### Exercise requirements
Go through the listing below and gather every line with the word "does".

### Source data
☆ ☆ ☆ ☆ ☆
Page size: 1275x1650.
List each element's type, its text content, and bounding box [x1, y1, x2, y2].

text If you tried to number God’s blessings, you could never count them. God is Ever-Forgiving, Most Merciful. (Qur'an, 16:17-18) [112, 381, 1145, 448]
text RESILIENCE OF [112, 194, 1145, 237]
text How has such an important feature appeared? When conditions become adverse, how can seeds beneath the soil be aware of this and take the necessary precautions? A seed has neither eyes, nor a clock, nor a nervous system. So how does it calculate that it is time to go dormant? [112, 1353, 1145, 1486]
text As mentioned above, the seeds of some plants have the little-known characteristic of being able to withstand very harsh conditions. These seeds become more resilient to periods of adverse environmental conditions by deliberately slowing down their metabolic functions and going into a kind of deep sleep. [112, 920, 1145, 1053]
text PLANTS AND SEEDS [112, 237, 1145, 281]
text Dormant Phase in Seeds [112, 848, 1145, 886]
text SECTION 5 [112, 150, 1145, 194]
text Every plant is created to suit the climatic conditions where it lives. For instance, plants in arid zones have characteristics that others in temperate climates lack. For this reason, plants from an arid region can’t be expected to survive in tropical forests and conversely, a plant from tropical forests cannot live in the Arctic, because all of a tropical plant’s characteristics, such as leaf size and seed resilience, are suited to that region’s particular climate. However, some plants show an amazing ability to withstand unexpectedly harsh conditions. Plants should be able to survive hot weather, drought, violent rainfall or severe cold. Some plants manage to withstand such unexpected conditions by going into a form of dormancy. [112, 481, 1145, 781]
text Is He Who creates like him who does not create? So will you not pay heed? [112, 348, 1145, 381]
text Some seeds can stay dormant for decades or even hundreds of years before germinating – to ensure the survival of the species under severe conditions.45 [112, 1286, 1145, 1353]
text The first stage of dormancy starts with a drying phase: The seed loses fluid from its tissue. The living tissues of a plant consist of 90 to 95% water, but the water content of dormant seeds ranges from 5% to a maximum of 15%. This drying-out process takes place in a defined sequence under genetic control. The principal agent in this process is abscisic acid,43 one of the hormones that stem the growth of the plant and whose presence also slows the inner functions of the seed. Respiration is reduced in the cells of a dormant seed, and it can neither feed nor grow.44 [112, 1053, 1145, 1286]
☆ ☆ ☆ ☆ ☆
### Your response
text How has such an important feature appeared? When conditions become adverse, how can seeds beneath the soil be aware of this and take the necessary precautions? A seed has neither eyes, nor a clock, nor a nervous system. So how does it calculate that it is time to go dormant? [112, 1353, 1145, 1486]
text Is He Who creates like him who does not create? So will you not pay heed? [112, 348, 1145, 381]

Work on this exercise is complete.